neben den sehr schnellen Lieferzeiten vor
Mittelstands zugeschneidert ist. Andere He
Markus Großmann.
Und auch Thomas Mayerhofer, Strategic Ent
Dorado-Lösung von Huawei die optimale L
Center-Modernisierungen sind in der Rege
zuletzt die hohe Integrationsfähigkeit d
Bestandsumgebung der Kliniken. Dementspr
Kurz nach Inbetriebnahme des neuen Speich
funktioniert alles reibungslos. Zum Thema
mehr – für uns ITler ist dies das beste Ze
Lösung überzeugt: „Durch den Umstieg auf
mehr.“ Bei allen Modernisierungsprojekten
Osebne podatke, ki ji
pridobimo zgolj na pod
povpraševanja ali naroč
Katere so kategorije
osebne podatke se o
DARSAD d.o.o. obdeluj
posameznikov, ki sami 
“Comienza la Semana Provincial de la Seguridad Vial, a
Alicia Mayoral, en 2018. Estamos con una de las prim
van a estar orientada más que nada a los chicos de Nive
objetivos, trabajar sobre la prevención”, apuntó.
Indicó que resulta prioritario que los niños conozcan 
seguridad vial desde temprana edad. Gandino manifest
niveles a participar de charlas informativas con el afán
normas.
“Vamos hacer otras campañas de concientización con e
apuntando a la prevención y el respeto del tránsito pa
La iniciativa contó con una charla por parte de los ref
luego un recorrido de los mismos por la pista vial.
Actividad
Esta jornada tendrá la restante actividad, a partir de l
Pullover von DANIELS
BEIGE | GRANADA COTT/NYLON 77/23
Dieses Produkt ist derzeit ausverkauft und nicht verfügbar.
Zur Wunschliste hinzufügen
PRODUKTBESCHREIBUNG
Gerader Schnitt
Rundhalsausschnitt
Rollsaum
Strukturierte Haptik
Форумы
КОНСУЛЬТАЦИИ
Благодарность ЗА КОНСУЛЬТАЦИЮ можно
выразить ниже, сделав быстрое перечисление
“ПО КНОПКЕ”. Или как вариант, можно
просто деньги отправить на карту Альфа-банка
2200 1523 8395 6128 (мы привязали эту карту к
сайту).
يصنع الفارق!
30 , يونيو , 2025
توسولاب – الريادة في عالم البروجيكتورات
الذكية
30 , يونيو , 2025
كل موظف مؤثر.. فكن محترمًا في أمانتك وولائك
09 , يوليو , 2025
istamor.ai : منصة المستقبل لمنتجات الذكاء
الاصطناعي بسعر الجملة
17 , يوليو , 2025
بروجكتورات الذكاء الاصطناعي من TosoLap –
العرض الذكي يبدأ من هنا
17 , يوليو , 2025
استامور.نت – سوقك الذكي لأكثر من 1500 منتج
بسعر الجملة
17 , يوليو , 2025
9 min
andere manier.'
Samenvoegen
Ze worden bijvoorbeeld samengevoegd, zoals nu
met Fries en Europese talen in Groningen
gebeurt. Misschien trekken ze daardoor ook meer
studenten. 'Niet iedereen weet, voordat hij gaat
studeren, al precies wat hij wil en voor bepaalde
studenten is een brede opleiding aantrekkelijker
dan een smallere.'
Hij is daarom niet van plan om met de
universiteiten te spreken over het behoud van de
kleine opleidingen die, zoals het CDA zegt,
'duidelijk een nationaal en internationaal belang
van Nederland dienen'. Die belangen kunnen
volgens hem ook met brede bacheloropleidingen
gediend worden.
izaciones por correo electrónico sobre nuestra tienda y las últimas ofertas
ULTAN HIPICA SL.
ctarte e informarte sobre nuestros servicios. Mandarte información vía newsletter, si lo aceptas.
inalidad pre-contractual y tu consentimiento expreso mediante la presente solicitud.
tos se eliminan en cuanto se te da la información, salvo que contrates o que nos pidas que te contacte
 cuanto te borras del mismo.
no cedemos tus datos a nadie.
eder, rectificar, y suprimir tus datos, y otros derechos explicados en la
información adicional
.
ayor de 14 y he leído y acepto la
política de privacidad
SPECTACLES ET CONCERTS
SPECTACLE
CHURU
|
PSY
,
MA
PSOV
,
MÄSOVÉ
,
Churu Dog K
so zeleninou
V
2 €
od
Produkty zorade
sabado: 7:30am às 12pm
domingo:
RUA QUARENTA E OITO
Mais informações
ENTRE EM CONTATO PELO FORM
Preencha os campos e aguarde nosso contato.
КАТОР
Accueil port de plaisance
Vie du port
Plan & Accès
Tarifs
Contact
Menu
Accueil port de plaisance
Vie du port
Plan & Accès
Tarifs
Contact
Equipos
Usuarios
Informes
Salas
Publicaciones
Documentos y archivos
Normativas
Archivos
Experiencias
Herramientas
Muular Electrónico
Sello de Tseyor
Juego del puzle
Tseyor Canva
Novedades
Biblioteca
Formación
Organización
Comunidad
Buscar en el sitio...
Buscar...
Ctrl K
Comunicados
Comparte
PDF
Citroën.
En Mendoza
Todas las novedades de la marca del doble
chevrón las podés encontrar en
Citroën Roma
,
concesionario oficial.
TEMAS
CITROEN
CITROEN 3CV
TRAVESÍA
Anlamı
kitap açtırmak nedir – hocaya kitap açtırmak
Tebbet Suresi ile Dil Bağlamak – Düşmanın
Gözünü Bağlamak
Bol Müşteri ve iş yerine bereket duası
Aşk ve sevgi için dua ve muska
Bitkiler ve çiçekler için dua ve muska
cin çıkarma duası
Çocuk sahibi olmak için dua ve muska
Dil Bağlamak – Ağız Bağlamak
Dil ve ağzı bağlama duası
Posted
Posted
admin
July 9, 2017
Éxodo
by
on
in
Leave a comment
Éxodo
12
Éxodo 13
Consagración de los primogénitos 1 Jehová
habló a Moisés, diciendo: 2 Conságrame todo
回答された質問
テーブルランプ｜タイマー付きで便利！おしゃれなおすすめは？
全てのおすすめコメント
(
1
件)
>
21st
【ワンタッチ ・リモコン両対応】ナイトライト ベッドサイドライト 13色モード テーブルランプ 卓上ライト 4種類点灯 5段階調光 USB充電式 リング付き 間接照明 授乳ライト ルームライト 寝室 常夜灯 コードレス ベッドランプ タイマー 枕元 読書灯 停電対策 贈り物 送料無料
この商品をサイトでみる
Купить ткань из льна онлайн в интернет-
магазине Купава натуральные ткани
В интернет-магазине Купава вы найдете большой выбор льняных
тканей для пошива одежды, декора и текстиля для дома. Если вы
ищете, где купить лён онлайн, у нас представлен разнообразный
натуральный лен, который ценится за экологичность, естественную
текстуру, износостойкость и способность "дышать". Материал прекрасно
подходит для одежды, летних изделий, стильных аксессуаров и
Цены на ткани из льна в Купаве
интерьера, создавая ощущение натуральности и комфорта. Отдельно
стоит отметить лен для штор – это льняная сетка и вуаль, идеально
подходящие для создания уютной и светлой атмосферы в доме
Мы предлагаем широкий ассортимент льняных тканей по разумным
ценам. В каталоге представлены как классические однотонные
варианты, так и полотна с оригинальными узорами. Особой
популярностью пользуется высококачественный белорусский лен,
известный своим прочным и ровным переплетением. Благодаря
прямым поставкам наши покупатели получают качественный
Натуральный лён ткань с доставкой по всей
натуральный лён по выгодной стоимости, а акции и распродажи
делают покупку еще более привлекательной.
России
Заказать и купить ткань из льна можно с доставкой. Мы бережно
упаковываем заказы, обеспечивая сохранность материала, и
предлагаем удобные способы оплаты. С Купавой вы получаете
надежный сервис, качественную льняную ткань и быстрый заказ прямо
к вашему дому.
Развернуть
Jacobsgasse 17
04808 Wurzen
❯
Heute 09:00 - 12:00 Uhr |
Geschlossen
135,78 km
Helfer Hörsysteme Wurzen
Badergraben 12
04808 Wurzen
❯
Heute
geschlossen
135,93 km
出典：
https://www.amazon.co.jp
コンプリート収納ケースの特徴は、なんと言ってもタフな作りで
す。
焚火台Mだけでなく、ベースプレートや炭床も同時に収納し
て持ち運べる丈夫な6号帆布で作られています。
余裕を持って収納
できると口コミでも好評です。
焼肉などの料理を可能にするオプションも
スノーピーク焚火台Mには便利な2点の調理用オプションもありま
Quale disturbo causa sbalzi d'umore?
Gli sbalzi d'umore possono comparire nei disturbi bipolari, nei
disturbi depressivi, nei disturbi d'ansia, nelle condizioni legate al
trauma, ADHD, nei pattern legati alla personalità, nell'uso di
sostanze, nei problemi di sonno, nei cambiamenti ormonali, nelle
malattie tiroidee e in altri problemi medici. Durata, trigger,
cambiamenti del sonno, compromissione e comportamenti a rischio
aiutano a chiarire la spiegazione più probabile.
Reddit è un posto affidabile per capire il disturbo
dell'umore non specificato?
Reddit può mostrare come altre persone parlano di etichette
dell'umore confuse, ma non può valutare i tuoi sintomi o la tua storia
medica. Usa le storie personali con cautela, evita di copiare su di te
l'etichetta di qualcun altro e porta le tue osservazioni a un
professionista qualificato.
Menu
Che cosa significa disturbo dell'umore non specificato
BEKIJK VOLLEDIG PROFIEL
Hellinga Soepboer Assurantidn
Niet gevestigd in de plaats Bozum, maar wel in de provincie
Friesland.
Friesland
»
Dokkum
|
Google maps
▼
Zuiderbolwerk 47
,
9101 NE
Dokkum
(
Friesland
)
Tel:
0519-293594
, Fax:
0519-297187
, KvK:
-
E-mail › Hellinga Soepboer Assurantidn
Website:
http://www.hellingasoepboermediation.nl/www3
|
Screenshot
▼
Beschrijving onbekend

------------------------------------------------------------------------

Prompt: Within the listing above, locate the line containing "Заказать и купить" and the line containing "Badergraben 12". Reproduce those two lines and all lines between them exactly, with nothing added.

Answer for the task:
Заказать и купить ткань из льна можно с доставкой. Мы бережно
упаковываем заказы, обеспечивая сохранность материала, и
предлагаем удобные способы оплаты. С Купавой вы получаете
надежный сервис, качественную льняную ткань и быстрый заказ прямо
к вашему дому.
Развернуть
Jacobsgasse 17
04808 Wurzen
❯
Heute 09:00 - 12:00 Uhr |
Geschlossen
135,78 km
Helfer Hörsysteme Wurzen
Badergraben 12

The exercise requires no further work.